Bitcoin surged to an all-time excessive final month, bolstered by rising institutional demand and a wave of Wall Avenue adoption.
Nonetheless, the rally has since slowed, and BTC has been caught in a slim vary. It even briefly fell underneath $100,000 amid geopolitical tensions involving Israel, Iran, and the US.
Whereas Bitcoin’s value rapidly recovered to round $106,000 after studies signaled a de-escalation, many within the crypto neighborhood anticipated continued upside momentum to push its worth to a brand new ATH. Nonetheless, on-chain knowledge exhibits long-term holders are promoting into the weakening market momentum, which is hindering one other upward run.
Lengthy-term holders promoting
One main issue protecting Bitcoin in a good vary is the dimensions of realized income.
Glassnode reported that over $650 billion in income have already been realized on this cycle, surpassing totals from the final bull run. Most of that got here from three main promoting waves, and analysts consider the market is now in a cooling section after the most recent one.
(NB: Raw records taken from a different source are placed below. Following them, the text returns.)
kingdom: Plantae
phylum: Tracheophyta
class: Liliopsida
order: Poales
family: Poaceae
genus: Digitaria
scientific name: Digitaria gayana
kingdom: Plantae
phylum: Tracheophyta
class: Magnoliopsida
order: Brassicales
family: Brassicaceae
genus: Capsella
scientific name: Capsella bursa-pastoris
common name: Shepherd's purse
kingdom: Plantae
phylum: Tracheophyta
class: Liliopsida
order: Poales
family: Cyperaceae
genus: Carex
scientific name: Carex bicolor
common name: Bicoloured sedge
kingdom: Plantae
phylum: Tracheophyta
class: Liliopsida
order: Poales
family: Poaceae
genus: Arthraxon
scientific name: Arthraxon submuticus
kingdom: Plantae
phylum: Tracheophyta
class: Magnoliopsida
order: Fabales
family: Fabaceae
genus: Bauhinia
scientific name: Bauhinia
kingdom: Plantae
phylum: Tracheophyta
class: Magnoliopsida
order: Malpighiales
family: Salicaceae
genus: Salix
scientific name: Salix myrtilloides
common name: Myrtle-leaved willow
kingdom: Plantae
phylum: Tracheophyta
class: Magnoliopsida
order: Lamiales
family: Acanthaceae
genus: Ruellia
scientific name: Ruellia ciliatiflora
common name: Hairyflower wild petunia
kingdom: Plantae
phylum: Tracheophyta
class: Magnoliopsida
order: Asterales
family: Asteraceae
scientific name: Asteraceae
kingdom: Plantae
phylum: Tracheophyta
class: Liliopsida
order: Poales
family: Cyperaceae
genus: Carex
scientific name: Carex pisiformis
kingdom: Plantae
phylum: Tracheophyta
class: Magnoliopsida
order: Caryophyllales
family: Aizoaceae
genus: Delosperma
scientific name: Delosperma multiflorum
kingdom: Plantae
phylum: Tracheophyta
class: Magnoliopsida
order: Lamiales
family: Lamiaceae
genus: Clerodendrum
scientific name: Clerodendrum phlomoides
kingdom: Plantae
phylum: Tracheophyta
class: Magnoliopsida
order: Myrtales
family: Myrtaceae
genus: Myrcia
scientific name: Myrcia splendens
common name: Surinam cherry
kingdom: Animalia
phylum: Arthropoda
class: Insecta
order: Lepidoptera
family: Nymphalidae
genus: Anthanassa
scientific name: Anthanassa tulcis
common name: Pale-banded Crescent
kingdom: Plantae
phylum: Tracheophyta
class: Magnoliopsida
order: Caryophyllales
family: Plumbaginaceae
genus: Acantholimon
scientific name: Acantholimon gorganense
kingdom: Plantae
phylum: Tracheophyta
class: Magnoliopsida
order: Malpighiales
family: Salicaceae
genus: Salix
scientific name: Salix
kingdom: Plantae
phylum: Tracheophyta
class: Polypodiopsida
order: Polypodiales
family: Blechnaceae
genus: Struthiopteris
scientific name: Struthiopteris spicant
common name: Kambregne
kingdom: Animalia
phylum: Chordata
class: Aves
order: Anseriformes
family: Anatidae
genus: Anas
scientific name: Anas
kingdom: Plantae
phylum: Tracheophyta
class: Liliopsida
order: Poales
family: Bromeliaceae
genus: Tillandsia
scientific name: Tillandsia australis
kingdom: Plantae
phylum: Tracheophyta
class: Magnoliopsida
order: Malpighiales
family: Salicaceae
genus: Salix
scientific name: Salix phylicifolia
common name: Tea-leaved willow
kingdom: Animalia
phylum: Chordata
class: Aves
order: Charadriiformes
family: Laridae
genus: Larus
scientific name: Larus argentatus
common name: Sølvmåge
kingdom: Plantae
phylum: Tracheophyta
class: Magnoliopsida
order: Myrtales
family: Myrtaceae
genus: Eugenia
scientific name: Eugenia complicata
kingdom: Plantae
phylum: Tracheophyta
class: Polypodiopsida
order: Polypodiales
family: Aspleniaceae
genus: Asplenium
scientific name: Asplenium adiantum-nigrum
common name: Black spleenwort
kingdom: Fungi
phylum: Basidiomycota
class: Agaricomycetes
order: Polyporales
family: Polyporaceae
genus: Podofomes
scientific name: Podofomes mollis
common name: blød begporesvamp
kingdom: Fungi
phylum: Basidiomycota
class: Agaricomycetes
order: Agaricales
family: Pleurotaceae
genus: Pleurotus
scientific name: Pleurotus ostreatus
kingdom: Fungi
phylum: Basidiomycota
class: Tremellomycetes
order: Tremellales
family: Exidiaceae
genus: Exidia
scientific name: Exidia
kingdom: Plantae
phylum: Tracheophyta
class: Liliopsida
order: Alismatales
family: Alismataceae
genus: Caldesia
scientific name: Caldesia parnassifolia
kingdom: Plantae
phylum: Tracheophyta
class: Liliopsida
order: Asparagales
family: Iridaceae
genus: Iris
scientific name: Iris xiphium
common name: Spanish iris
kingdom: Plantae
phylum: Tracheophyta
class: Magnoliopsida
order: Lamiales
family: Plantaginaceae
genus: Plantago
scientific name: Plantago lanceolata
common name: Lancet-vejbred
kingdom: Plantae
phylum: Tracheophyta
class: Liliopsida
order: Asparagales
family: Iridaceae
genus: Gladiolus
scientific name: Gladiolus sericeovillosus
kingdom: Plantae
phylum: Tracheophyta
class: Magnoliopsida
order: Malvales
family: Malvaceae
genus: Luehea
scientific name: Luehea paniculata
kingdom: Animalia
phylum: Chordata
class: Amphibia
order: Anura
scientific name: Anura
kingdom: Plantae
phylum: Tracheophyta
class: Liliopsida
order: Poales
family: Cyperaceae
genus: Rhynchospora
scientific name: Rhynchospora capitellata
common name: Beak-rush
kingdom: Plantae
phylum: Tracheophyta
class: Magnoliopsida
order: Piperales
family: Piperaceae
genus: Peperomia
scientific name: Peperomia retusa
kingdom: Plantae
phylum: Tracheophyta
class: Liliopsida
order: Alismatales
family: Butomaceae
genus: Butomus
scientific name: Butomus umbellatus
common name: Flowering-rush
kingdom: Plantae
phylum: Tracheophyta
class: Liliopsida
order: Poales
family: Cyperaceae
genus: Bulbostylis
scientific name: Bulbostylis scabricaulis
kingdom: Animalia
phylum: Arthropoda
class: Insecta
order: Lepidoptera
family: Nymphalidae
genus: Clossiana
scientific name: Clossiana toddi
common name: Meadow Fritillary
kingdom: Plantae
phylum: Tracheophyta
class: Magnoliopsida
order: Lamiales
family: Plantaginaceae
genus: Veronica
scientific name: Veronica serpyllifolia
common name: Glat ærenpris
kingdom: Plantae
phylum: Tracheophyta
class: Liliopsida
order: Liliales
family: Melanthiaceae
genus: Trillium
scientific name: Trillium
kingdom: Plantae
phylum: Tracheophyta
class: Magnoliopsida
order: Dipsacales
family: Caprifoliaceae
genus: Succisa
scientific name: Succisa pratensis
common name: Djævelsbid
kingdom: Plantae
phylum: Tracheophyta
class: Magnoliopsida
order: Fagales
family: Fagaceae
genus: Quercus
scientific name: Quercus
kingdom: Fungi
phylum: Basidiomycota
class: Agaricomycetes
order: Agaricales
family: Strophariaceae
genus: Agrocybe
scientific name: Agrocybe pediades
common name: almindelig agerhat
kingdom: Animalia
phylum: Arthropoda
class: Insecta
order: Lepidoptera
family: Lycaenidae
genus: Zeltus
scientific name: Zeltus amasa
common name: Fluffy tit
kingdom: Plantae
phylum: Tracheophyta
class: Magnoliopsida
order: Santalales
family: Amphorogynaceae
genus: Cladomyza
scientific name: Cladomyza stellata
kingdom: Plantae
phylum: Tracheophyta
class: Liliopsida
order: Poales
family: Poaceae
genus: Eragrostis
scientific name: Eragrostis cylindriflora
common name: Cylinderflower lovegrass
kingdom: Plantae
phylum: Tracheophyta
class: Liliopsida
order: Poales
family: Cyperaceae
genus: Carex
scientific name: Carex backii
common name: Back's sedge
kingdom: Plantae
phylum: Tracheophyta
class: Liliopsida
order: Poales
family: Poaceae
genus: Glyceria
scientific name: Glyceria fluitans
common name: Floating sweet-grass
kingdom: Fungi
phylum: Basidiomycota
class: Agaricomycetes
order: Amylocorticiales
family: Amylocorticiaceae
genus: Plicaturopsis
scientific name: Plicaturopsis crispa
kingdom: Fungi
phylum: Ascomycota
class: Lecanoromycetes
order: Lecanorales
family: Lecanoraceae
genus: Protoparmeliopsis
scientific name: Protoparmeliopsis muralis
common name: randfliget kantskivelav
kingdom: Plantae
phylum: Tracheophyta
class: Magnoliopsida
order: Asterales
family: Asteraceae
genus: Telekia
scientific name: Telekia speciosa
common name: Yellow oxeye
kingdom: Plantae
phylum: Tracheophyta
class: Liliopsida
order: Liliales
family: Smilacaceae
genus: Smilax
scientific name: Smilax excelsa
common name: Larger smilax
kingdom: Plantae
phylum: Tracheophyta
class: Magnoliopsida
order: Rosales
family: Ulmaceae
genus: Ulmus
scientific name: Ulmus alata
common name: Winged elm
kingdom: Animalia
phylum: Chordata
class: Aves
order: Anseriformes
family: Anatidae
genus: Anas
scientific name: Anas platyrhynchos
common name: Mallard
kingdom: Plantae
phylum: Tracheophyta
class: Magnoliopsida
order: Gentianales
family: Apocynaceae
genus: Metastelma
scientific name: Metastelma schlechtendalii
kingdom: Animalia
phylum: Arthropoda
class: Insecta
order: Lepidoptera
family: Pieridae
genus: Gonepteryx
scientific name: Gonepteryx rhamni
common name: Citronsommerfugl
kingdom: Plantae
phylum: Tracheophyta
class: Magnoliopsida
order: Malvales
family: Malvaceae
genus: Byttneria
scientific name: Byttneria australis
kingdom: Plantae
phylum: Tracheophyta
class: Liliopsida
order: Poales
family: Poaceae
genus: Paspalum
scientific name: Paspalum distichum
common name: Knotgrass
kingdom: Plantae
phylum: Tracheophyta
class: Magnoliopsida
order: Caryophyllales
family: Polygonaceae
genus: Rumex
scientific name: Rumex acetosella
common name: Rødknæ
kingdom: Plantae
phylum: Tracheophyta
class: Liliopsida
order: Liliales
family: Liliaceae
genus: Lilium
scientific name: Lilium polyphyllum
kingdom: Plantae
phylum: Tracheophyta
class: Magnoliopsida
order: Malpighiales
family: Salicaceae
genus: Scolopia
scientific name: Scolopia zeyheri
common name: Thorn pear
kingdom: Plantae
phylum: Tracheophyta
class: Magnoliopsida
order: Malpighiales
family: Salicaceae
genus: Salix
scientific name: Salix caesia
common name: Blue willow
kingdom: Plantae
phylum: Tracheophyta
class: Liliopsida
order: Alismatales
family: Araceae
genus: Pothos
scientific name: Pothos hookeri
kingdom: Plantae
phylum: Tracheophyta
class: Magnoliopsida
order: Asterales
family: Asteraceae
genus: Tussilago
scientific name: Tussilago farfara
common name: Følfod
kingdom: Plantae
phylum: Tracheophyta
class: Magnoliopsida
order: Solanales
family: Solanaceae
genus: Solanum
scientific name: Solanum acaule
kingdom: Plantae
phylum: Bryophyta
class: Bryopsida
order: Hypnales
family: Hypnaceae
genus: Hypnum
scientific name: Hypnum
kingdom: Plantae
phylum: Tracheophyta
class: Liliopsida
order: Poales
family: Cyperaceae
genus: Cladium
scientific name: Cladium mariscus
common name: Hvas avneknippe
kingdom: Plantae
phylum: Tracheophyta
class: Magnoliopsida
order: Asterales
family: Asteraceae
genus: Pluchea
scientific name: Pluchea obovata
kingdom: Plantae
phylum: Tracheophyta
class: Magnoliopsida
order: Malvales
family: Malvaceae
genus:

In keeping with the report:
“Presently, the market seems to be in a cool-down section after the third important wave of profit-taking, indicating that whereas giant positive aspects have been secured, momentum is now easing as realized profitability tapers off.”
On-chain knowledge from Bitcoin analyst James Verify confirmed that a lot of the promoting has been pushed by long-term holders, significantly those that have held Bitcoin for not less than three years.

Charles Edwards, founding father of Capriole Funds, additionally said that Bitcoin’s value stagnation round $100,000 since January is principally as a result of long-term holders promoting after the ETF launch.
Edwards additionally identified that current purchases by 6-month+ holders, probably institutional traders like Bitcoin Treasury corporations, have absorbed a good portion of the sell-offs, suggesting a market flywheel impact.
He wrote:
“This dynamic is now beginning to seem within the onchain knowledge, and we are able to see that 6 month+ BTC holders have skyrocketed over that 2 month interval. The quantity of BTC acquired within the final 2 months by this cohort has fully consumed all the BTC unloaded by LTHs over the past 1.5 years.”
Weakening market momentum
Other than the numerous promoting actions, Glassnode additionally identified that one more reason for Bitcoin’s value efficiency is because of its weakening on-chain quantity.
In keeping with the corporate, BTC’s on-chain quantity has dropped roughly 32% over current weeks, from a $76 billion excessive to round $52 billion. In contrast to earlier rallies, the transfer to $111,000 didn’t deliver a spike in buying and selling exercise. Spot quantity sits at simply $7.7 billion—nicely beneath earlier cycle peaks.
It famous:
“This divergence additional underscores the shortage of speculative depth, highlighting the market’s hesitancy and reinforcing the consolidation narrative.”
Furthermore, the futures markets have additionally proven indicators of fatigue.
Whereas leveraged merchants remained energetic in the course of the current $111,000 transfer, the urge for food for danger seems to be fading.

As well as, the annualized funding charges and 3-month rolling foundation have decreased for the reason that Q1 2025 excessive. This means a shift towards defensive methods like cash-and-carry arbitrage or brief positions, fairly than aggressive lengthy bets.
Contemplating this, Bitcoin could keep range-bound due to the decreased speculative strain and weaker buying and selling alerts till a contemporary catalyst emerges.